Eine zierliche Frau aus Quedlinburg
Sie müsste eigentlich zu den bekanntesten Deutschen gehören. Schließlich gab es keine deutsche Frau vor ihr, die etwas bis dato so Unmögliches geschafft hat: promovierte Ärztin werden und praktizieren. Im 18. Jahrhundert. Doch ist selbst vielen Medizinern ihr Name kein Begriff. Dorothea Christiane Erxleben, geborene Leporin, war Deutschlands erste Ärztin.

Dorothea Erxleben wird am 13. November 1715 im friedlichen und idyllischen Quedlinburg, einer schon aus der Altsteinzeit Siedlungsspuren aufweisenden und heute zum UNESCO-Weltkulturerbe gehörenden Stadt in Sachsen-Anhalt, geboren.
Von ihrem Vater, dem Arzt Christian Polykarp Leporin, genauso wie ihr Bruder schon früh in die Heilkunde eingeführt, war es der sehnlichste Wunsch Dorotheas zu studieren. Sie findet zwar vollstes Verständnis und Rückhalt in ihrer Familie, doch verweigern ihr die Universitäten den Zutritt. Frauen gelten nicht als vollwertige Menschen und hatten somit kein Recht auf Bildung.
Es ist auch nicht relevant, dass Dorothea mit dem Vater Patienten betreut und ihn zeitweise sogar in dessen Praxis vertritt. Dieses Verhalten wird nur durch die Tatsache toleriert, dass der Vater als tüchtiger Arzt und Wissenschaftler anerkannt ist.
So entscheidet sie sich dafür, in ihrer Heimatstadt erst einmal ohne Studium zu praktizieren. Sie ist den männlichen Ärzten ein Dorn im Auge, fürchten sie doch um ihren nur den Männern vorbehaltenen Berufsstand und ihre Einnahmen.
Als Dilettantin verschrien, richtet sie sich mit einem Bittschreiben an den jungen König Friedrich den Großen. Dieser antwortet, wegen seiner politischen und militärischen Erfolge in bester Laune, sofort: „Da dergleichen Exempel by dem weiblichen Geschlecht insonderheit in Deutschland etwas rar sind und demnach dieser casus demselben nicht zu geringer Ehre gereichen würde, woll er mit dem größten Vergnügen alles Mögliche zum glücklichen Fortgange der Candidatin beytragen.“. 1741 weist er die Universität zu Halle, der von Dorothea und ihrem Bruder angestrebten Hochschule, an, sowohl sie, als auch ihren Bruder, welchen er sogar vom Militärdienst befreit, aufzunehmen.
Inzwischen hat Dorothea jedoch den verwitweten Pfarrer Johann Christian Erxleben geheiratet und erzieht dessen vier Kinder. Weitere vier sollen während dieser glücklichen Ehe noch zur Welt kommen und nicht auf die Fürsorge ihrer Mutter verzichten müssen. Auch führt sie neben der Familie noch ihre eigene und später die vom verstorbenen Vater übernommene Praxis weiter, sodass für ein Studium nun keine Zeit mehr vorhanden ist.
So nimmt sie das königliche Privileg zwar dankend an, verschiebt die akademische Ausbildung jedoch nach hinten.

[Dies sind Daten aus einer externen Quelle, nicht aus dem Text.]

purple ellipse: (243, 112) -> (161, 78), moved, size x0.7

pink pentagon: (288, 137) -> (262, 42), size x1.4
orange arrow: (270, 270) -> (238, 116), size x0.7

Als aber eine ältere Patientin bei der Behandlung am Fleckfieber stirbt und einige Ärzte sie verklagen wollen, reicht die 39-Jährige im Januar 1754 ihre Dissertation mit dem Titel „Academische Abhandlung von der gar zu geschwinden und angenehmen, aber deswegen öfters unsicheren Heilung der Krankheiten“ ein. Nach mehreren Aufschiebungen des Examens, da sie unter Geburtskomplikationen gelitten hat, tritt sie am 6. Mai desselben Jahres zum Promotionsexamen an und besteht mit großem Erfolg.

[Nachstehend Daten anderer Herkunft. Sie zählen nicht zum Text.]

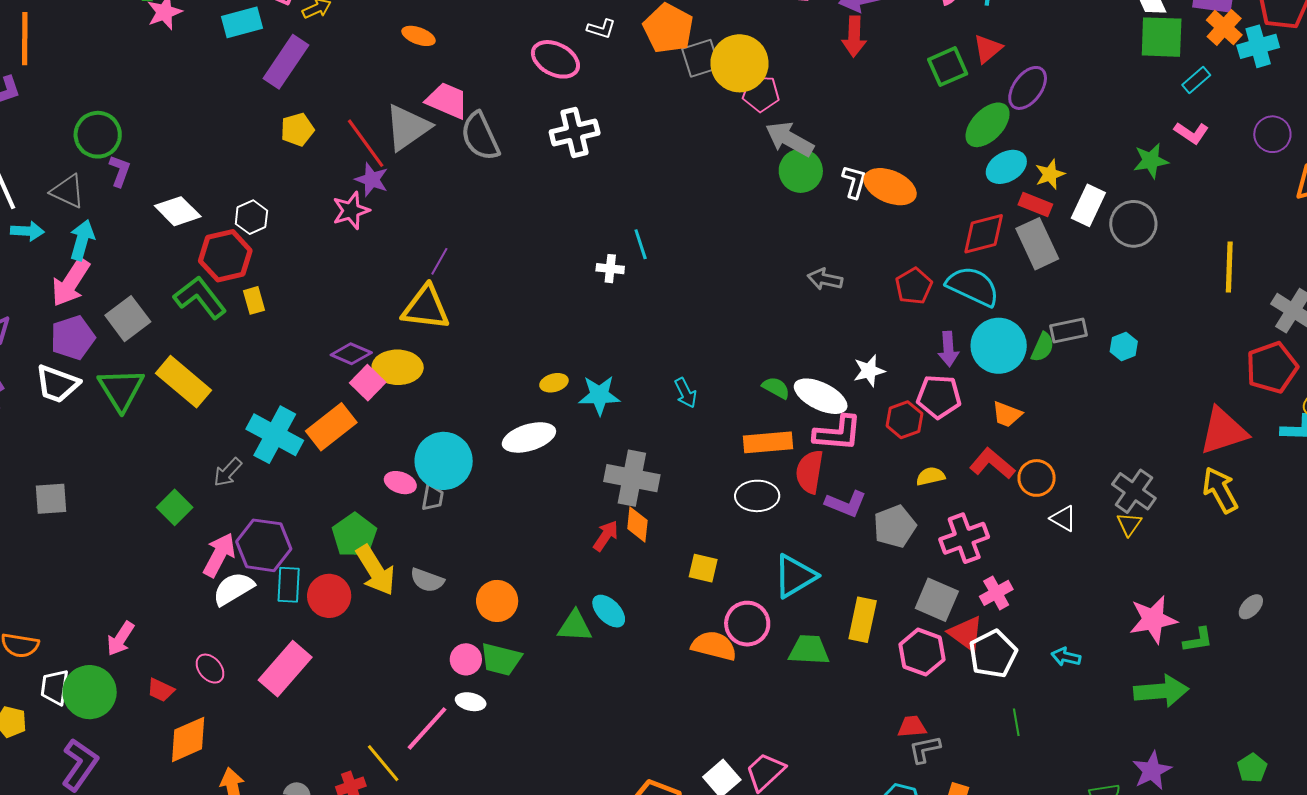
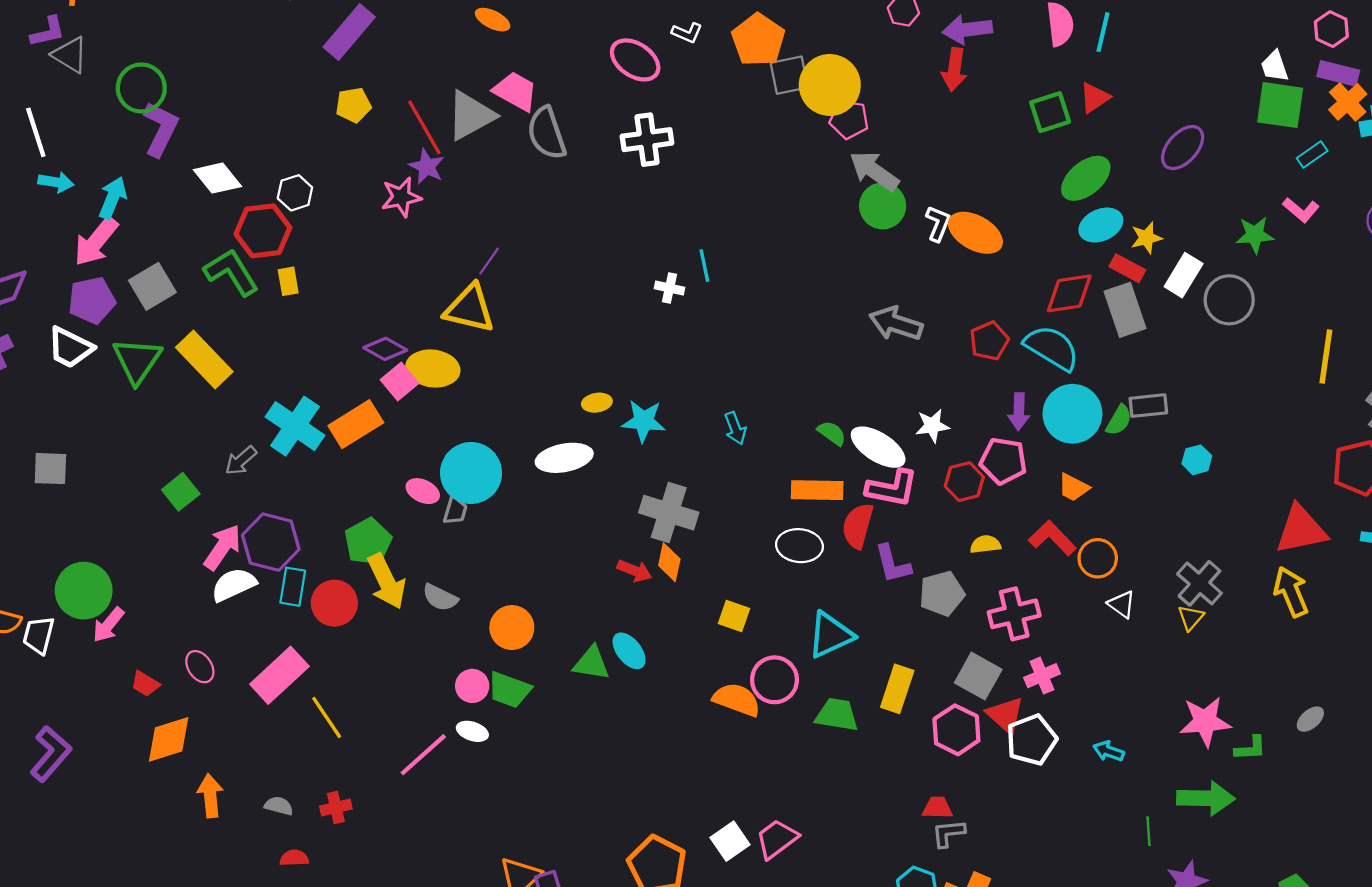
purple ellipse: (1028, 88) -> (1183, 148), moved
purple L-shape: (120, 171) -> (161, 129), size x1.6
gray triangle: (68, 191) -> (70, 55), moved
gray arrow: (825, 279) -> (896, 324), size x1.4
cyan hexagon: (1124, 347) -> (1197, 460), moved
purple L-shape: (846, 504) -> (893, 564), turned 48
red arrow: (606, 536) -> (634, 571), turned 72
white trapezoid: (55, 687) -> (39, 635), moved
green circle: (90, 692) -> (84, 591), moved
green line: (1016, 722) -> (1149, 831), moved
yellow line: (383, 763) -> (327, 717), moved

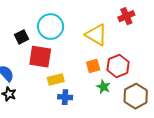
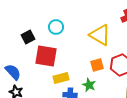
cyan circle: (51, 27) -> (56, 27), size x0.6
green star: (104, 87) -> (89, 85), moved

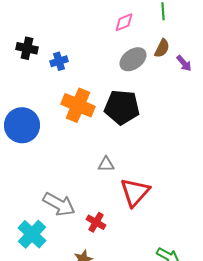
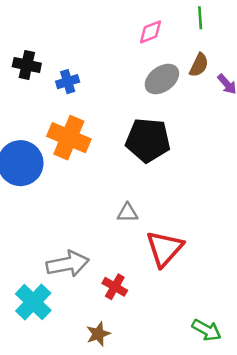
orange cross: (78, 105) -> (69, 138), moved
gray arrow: (59, 204) -> (68, 264), turned -40

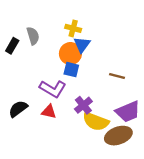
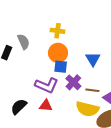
blue triangle: (82, 45) -> (93, 59), moved
brown line: (117, 76) -> (92, 90), moved
purple cross: (83, 105) -> (73, 82), moved

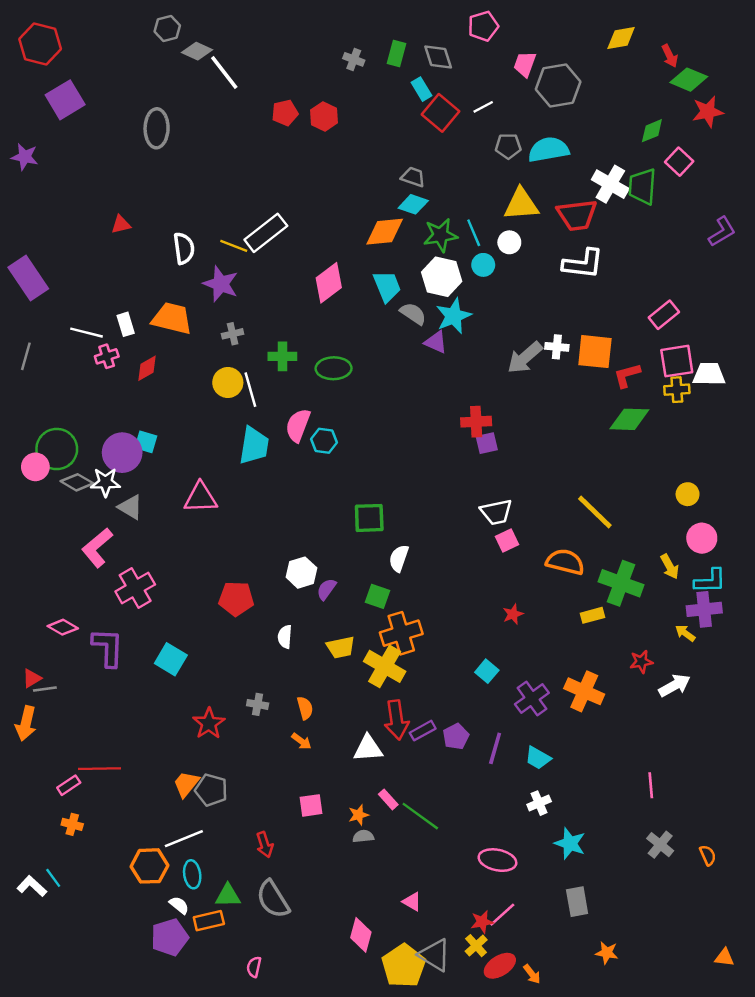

Sie führt ihre Leben nach der Promotion genauso weiter wie vorher: führt den Haushalt, pflegt Mann und Kinder und behandelt ihre PatientInnen. Lediglich ihr Ansehen wächst und die Anfeindungen der anderen Mediziner verstummen.

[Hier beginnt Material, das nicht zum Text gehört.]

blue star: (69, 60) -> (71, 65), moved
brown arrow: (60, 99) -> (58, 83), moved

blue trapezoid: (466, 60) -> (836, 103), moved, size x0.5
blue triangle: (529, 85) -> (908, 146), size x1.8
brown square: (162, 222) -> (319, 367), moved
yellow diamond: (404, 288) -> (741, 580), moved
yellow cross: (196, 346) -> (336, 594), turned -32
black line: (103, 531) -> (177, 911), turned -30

Leider ist ihr kein allzu langes Leben vergönnt. Am 13. Juni 1762 erliegt Dorothea mit 47 Jahren einer damals noch gänzlich unerforschten Krankheit: dem Brustkrebs.
Über 100 Jahre nach Erxlebens Tod werden Frauen am 20. April 1899 im Deutschen Reich erstmals offiziell zu Staatsprüfungen in Medizin, Zahntechnik und Pharmazie zugelassen, in Preußen sogar erst 1908/ 09.
Die einzige wirkliche Ehre, welche Dorothea „selbst“ zukommt, ist eine Briefmarke mit ihrem Abbild. Im Jahre 1987.